:: Working data
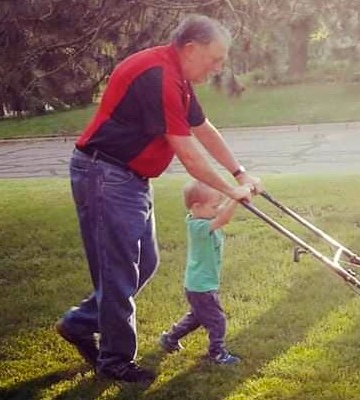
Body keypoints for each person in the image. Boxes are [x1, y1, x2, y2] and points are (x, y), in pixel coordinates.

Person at [55, 15, 262, 384]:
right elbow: (188, 153)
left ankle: (80, 323)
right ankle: (115, 361)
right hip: (106, 175)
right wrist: (231, 191)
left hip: (130, 179)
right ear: (191, 49)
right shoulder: (159, 75)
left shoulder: (178, 77)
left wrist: (239, 172)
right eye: (215, 59)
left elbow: (202, 128)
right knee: (119, 273)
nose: (218, 67)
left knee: (144, 263)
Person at [158, 180, 245, 364]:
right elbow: (224, 218)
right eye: (214, 206)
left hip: (199, 283)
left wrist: (235, 196)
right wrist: (236, 200)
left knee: (196, 317)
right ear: (197, 207)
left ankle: (170, 338)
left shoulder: (203, 217)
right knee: (217, 320)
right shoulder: (198, 226)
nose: (218, 209)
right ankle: (217, 353)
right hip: (201, 286)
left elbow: (222, 211)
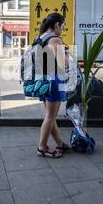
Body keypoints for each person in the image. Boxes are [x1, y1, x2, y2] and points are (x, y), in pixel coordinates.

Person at [36, 13, 69, 158]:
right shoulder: (55, 39)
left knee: (50, 116)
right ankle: (42, 148)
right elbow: (63, 64)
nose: (62, 29)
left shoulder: (40, 37)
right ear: (57, 25)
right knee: (50, 116)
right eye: (62, 26)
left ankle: (60, 143)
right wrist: (67, 54)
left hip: (42, 80)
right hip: (54, 80)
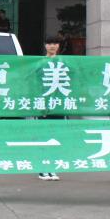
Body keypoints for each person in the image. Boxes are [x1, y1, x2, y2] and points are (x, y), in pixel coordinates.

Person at [38, 34, 63, 182]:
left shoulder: (63, 62)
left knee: (56, 137)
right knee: (44, 137)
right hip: (43, 105)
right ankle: (42, 169)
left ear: (58, 46)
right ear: (45, 45)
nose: (52, 46)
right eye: (49, 43)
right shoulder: (40, 62)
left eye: (55, 43)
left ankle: (52, 167)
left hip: (59, 105)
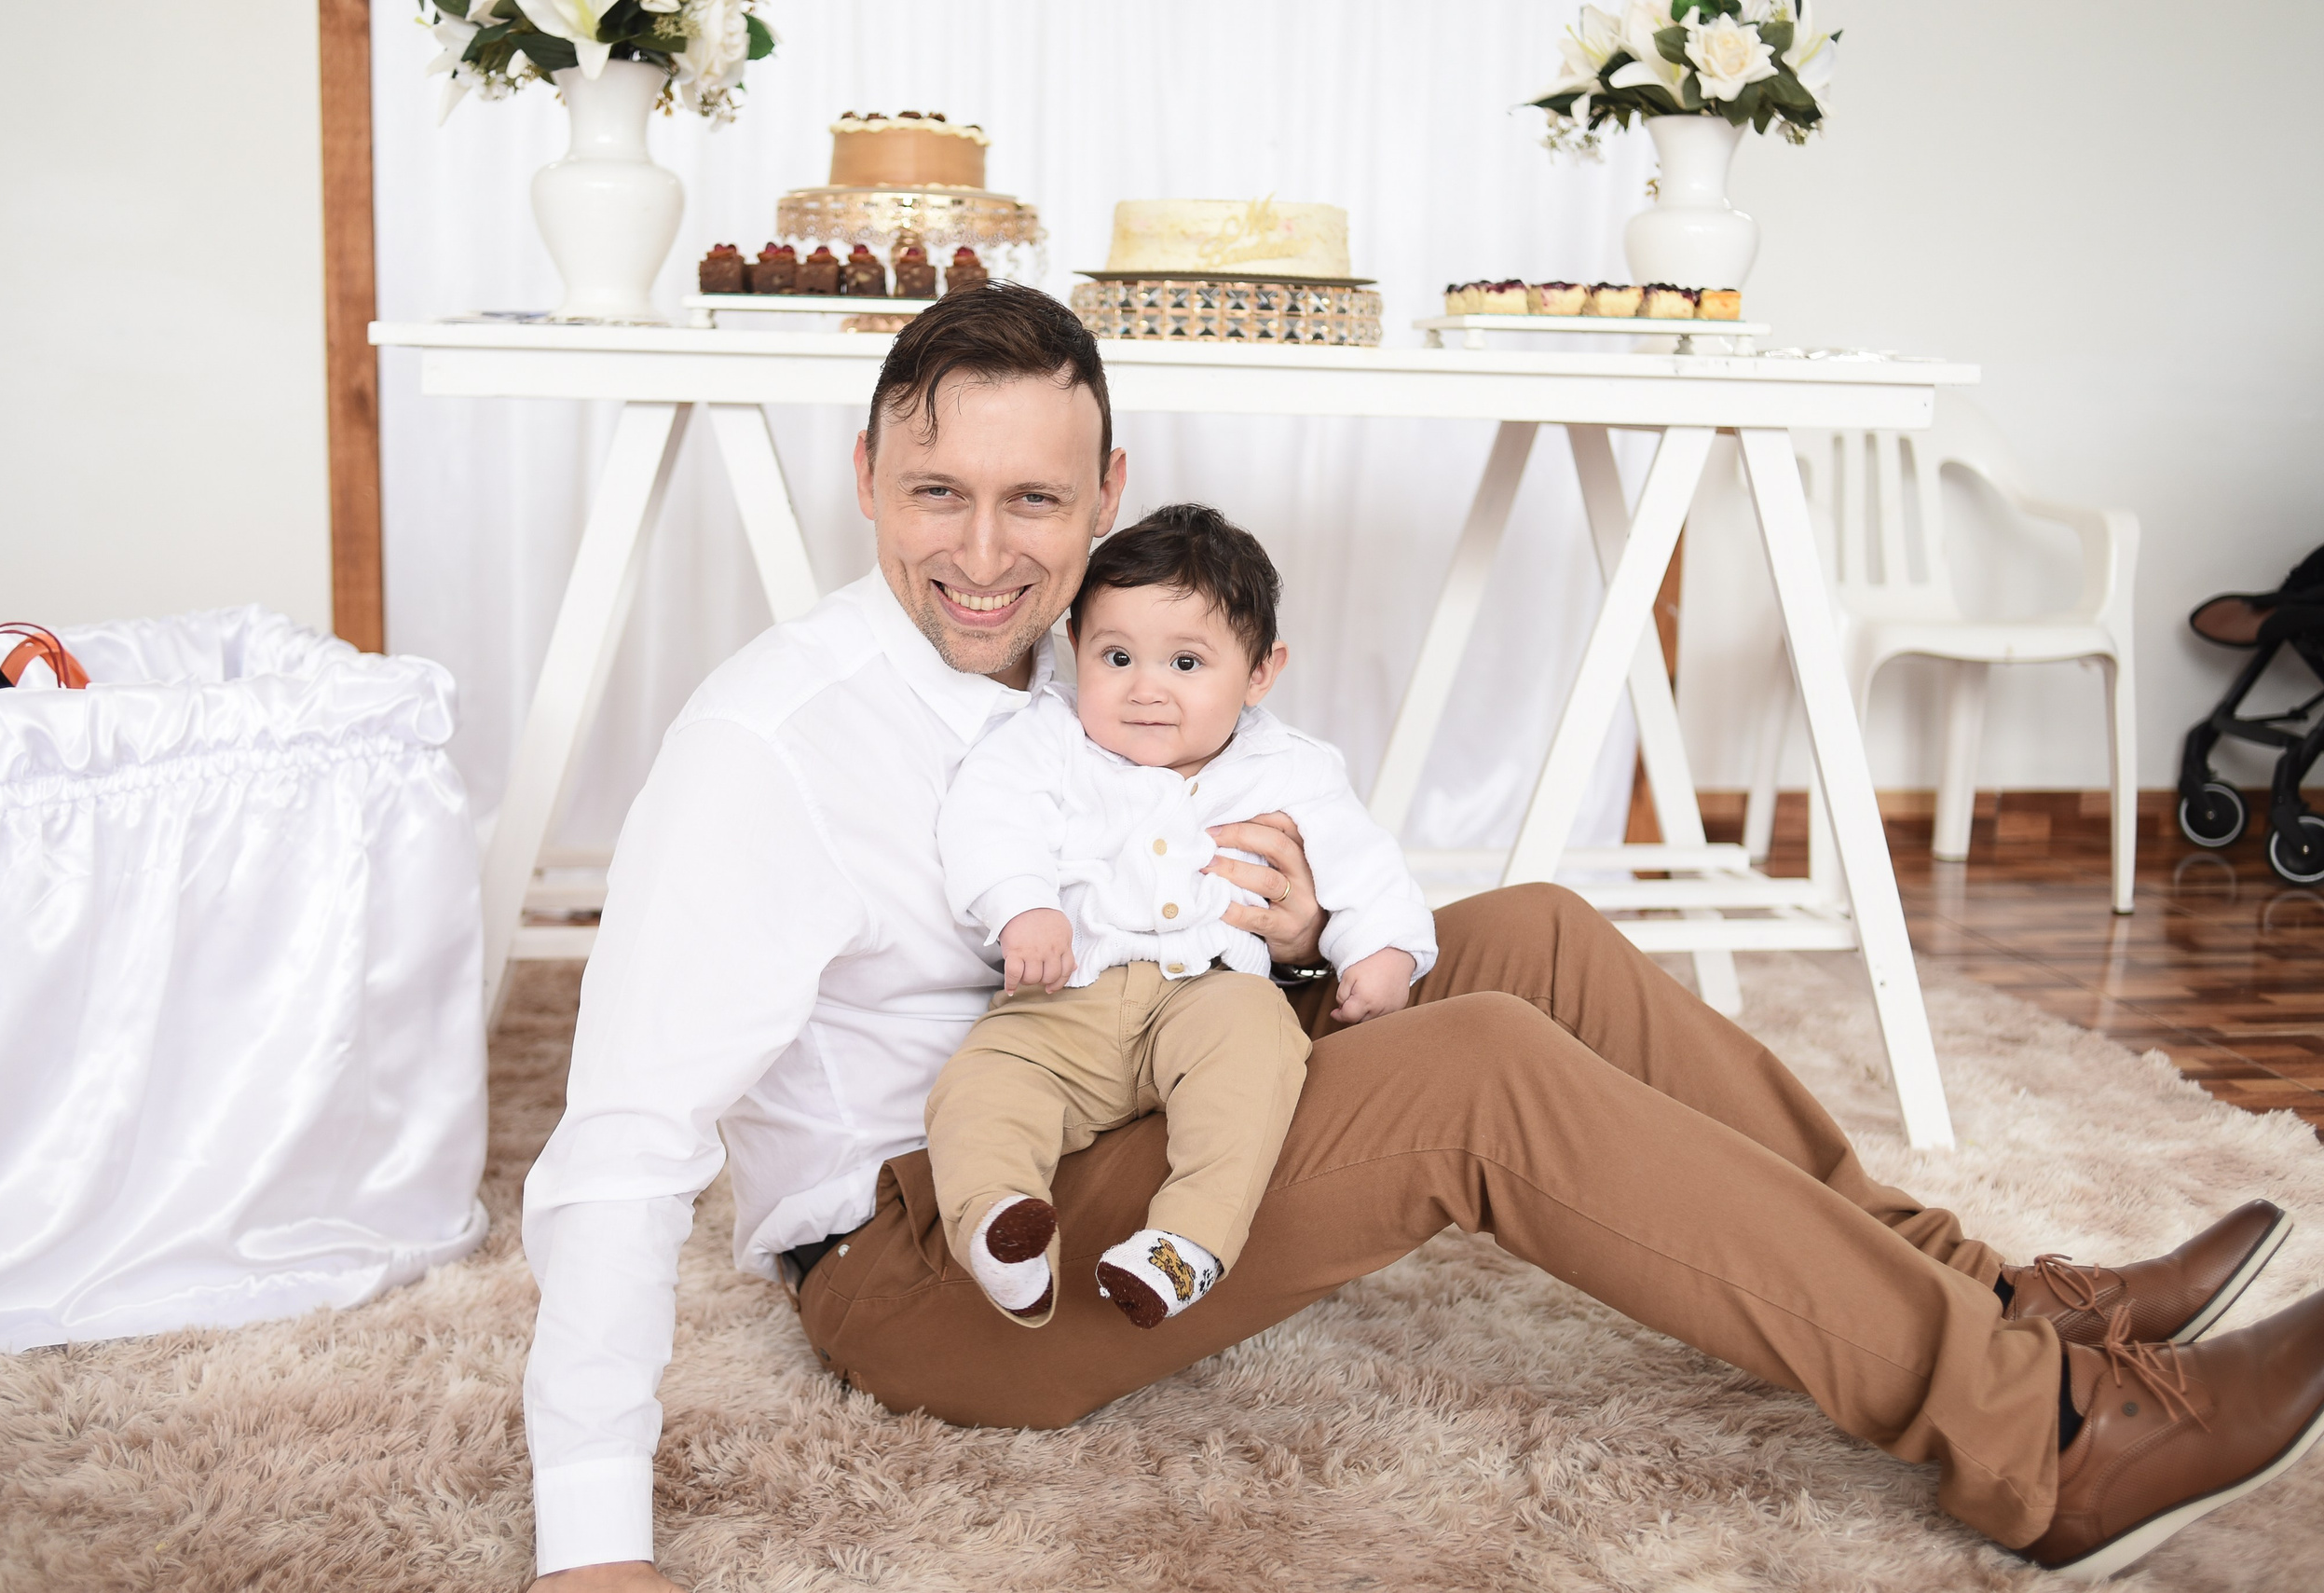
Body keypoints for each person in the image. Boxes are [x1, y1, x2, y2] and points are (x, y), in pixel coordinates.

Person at [522, 284, 2324, 1591]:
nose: (986, 550)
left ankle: (2004, 1298)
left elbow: (1198, 961)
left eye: (1035, 500)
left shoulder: (1097, 677)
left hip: (1136, 1107)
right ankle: (2052, 1447)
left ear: (1106, 490)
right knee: (1478, 1076)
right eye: (938, 494)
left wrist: (1307, 948)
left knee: (1520, 935)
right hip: (938, 1262)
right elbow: (619, 1142)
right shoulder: (770, 740)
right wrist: (591, 1533)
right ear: (865, 480)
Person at [928, 504, 1435, 1330]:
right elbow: (988, 818)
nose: (1146, 689)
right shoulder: (1048, 740)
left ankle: (1184, 1243)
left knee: (1259, 1058)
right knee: (982, 1081)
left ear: (1260, 672)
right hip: (1068, 994)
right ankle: (1001, 1224)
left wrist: (1381, 951)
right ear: (1075, 650)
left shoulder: (1290, 766)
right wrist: (1024, 908)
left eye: (1188, 662)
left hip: (1209, 991)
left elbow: (1361, 857)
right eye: (1117, 656)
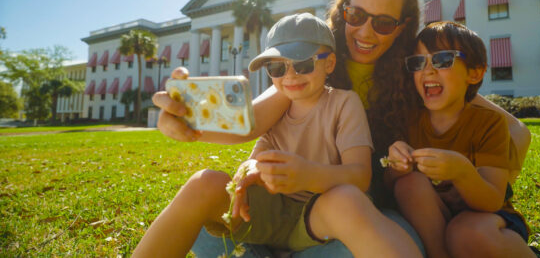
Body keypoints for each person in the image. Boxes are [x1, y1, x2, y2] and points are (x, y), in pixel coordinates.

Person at [150, 0, 530, 257]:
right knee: (202, 227)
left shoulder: (416, 71)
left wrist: (468, 182)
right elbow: (250, 120)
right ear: (343, 10)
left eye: (383, 23)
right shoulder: (312, 63)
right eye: (356, 15)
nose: (365, 32)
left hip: (357, 212)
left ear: (403, 26)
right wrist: (189, 120)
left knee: (391, 238)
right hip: (290, 207)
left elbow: (516, 131)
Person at [132, 13, 423, 258]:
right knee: (203, 183)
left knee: (346, 199)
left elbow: (360, 176)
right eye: (276, 67)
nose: (290, 75)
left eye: (304, 64)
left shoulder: (343, 103)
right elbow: (255, 160)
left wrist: (306, 175)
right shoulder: (276, 108)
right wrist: (249, 173)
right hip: (269, 215)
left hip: (314, 217)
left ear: (329, 64)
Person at [386, 21, 536, 258]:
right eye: (418, 62)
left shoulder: (489, 123)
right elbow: (389, 184)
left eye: (442, 60)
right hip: (438, 216)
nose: (428, 70)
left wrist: (463, 172)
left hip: (487, 221)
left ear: (474, 73)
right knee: (408, 183)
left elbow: (492, 200)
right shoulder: (410, 121)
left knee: (465, 233)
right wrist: (396, 165)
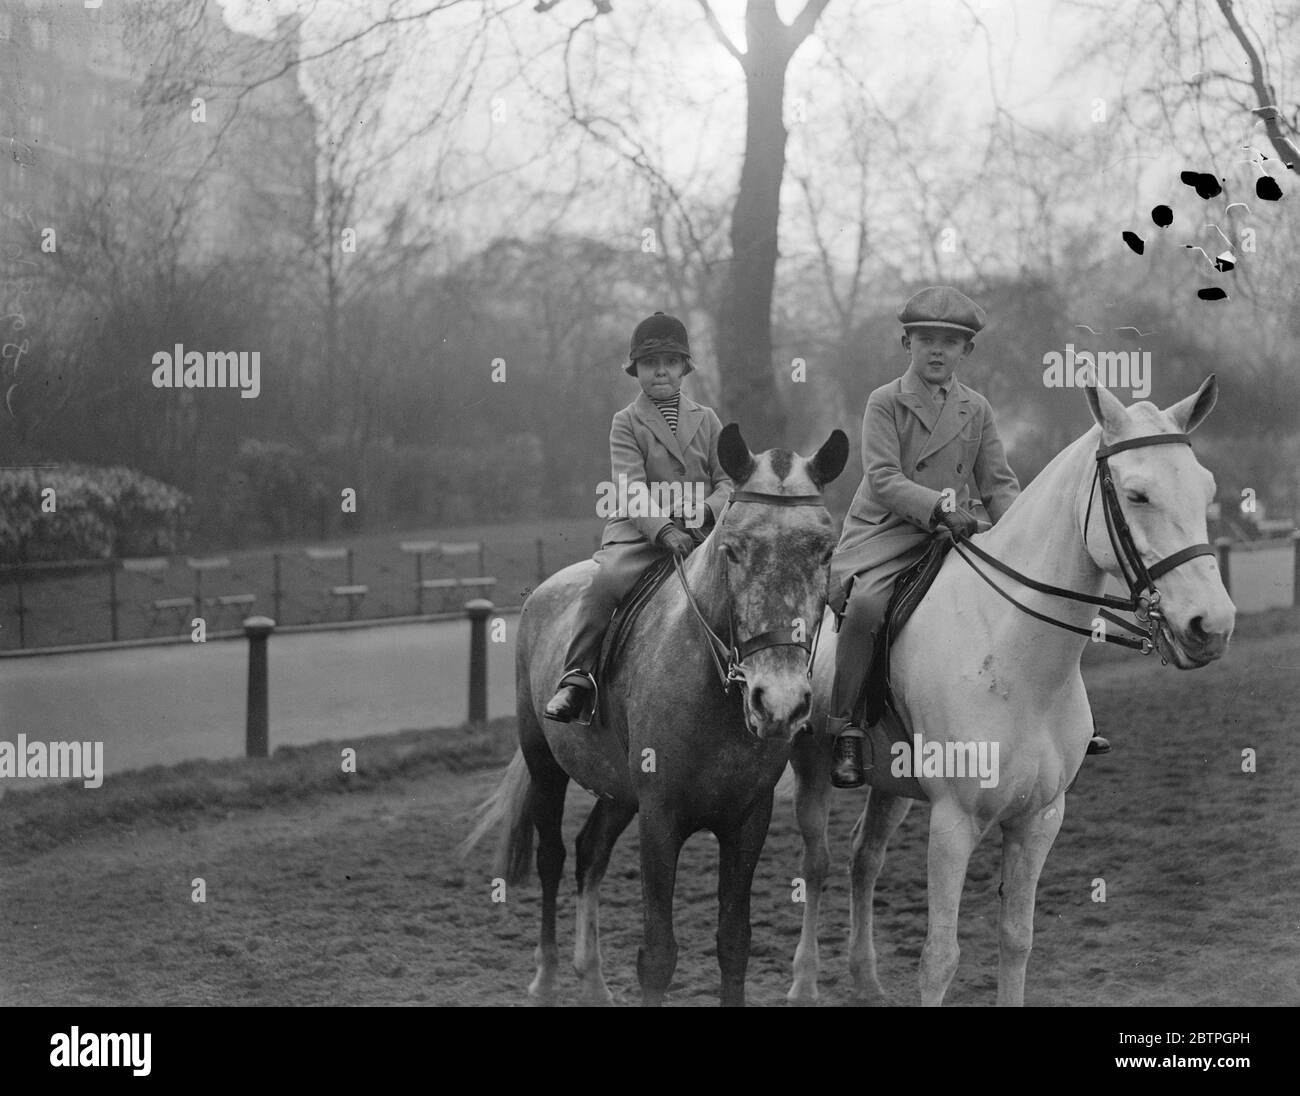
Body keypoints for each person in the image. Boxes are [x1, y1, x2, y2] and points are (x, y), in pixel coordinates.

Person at [824, 286, 1030, 788]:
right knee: (868, 608)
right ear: (907, 344)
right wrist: (939, 507)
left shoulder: (976, 409)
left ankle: (1041, 716)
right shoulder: (885, 402)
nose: (937, 351)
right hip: (886, 535)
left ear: (966, 351)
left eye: (950, 342)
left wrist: (1022, 538)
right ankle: (844, 726)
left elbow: (998, 484)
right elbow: (884, 479)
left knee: (1019, 600)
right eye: (926, 340)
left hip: (951, 535)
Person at [544, 311, 733, 722]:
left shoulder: (709, 419)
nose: (660, 371)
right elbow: (629, 487)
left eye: (669, 362)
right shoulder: (626, 422)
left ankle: (762, 677)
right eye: (650, 364)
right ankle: (577, 677)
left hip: (701, 533)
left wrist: (705, 511)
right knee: (605, 583)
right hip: (640, 533)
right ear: (637, 371)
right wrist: (663, 529)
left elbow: (728, 483)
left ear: (684, 367)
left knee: (745, 582)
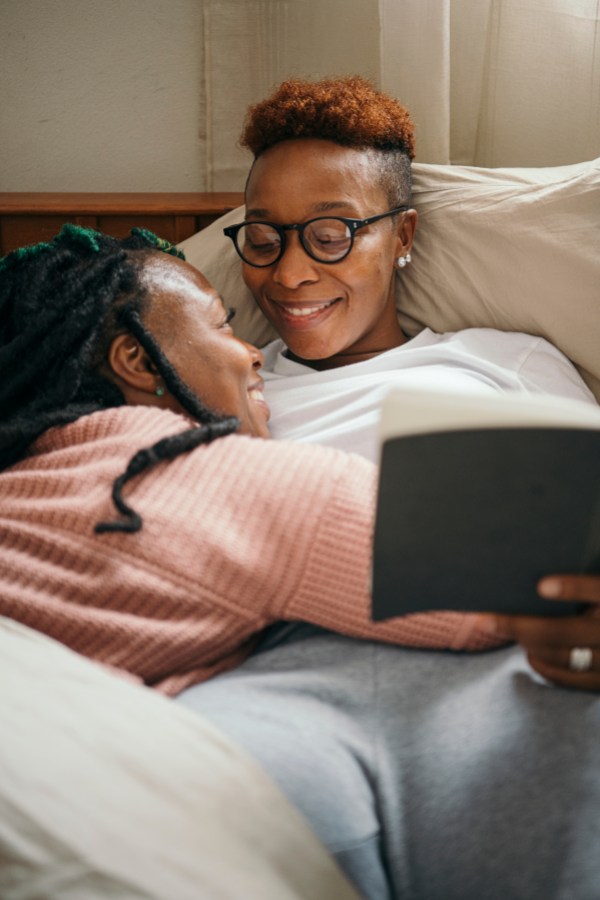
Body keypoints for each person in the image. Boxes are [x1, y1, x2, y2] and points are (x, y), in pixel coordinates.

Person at [177, 77, 600, 899]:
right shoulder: (220, 383)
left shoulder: (504, 360)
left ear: (402, 235)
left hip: (509, 671)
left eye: (332, 234)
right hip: (282, 678)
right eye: (263, 238)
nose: (290, 273)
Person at [0, 223, 511, 698]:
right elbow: (508, 593)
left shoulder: (25, 479)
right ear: (139, 362)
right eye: (221, 325)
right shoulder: (231, 481)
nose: (253, 352)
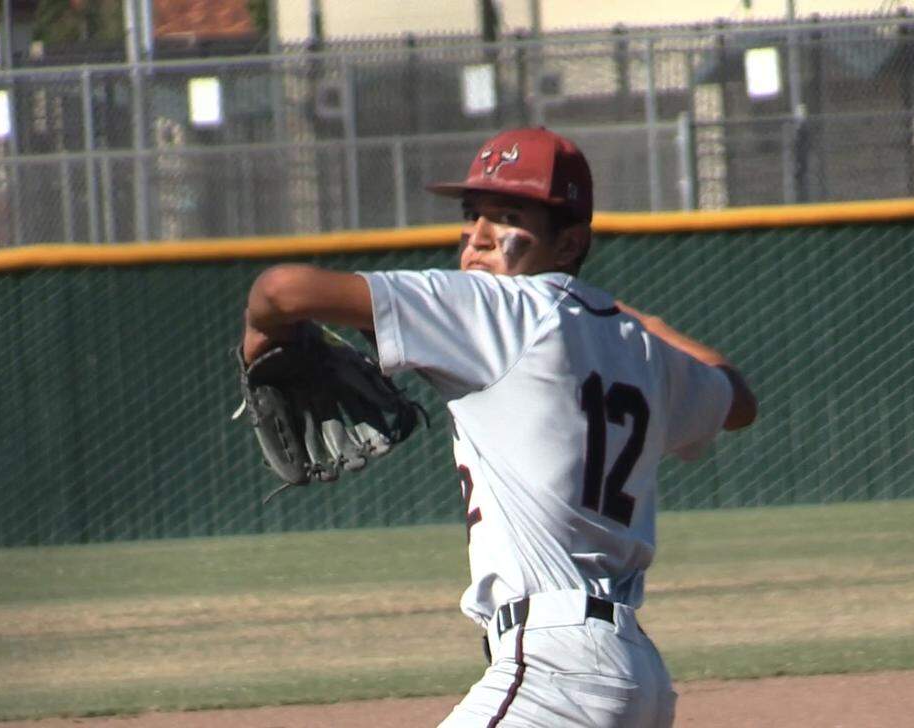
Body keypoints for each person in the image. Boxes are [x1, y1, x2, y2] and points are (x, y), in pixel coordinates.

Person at [242, 127, 757, 727]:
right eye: (472, 215)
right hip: (634, 674)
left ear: (567, 245)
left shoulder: (496, 308)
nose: (479, 237)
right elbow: (738, 400)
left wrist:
::::
Give again, exactly, the lines from the start of the data through the one holding "left ankle: (170, 338)"; omit the pictures.

Body keypoints for each person in the image. Boxes are [x1, y1, x2, y2] and points are (x, y), in pixel coordinates.

Person at [55, 15, 262, 384]:
right elbow: (188, 153)
left ankle: (80, 323)
right ankle: (115, 361)
right hip: (106, 175)
right wrist: (231, 191)
left hip: (130, 179)
right ear: (191, 49)
right shoulder: (159, 75)
left shoulder: (178, 77)
left wrist: (239, 172)
right eye: (215, 59)
left elbow: (202, 128)
right knee: (119, 273)
nose: (218, 67)
left knee: (144, 263)
Person at [158, 180, 245, 364]:
right elbow: (224, 218)
right eye: (214, 206)
left hip: (199, 283)
left wrist: (235, 196)
right wrist: (236, 200)
left knee: (196, 317)
right ear: (197, 207)
left ankle: (170, 338)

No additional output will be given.